START Passage provided

0

Introduction

I have a libsvm vector of the form:

{i_1:v_1; i_2:v_2;...; i_n:v_n}

Where i_j:v_j represent respectively the index and the value. If the value is null then it wont be given any index.

My objective is to compute the euclidean distance between two libsvm vectors. For that I have to convert them to vector<float> of the same size. In the following example i'll be showing the function that I used in order to convert the libsvm vector into vector<float>.


Example

The first column has an index = 2648 and a value = 0.408734 meaning that all the values before it are zeros.

LIBSVM VECTOR = 2648:0.408734;4157:0.609588;6087:0.593104;26747:0.331008


Source code

#include <vector>
#include <string>
#include <chrono>
#include <boost/algorithm/string.hpp>

using namespace std;
using namespace chrono;
//convert libsvm vector to float vector in order to compute the similarity
vector<float> splitVector(const vector<string> &);

int main()

END Passage provided

Task directions. Extract the passage of the libsvm vector post between "Introduction" and "given any index.", inclusive. The listing comes from another source.

START Data under study

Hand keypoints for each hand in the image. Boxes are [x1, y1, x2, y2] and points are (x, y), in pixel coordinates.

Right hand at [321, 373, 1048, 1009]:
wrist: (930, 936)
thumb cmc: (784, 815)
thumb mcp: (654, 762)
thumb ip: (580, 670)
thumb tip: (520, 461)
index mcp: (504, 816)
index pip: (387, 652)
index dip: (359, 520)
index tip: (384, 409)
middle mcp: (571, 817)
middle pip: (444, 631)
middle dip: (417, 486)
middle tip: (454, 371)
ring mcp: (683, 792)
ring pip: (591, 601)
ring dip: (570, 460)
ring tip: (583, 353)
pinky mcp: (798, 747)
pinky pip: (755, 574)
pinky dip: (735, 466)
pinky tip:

END Data under study

Solution to this task.
Introduction

I have a libsvm vector of the form:

{i_1:v_1; i_2:v_2;...; i_n:v_n}

Where i_j:v_j represent respectively the index and the value. If the value is null then it wont be given any index.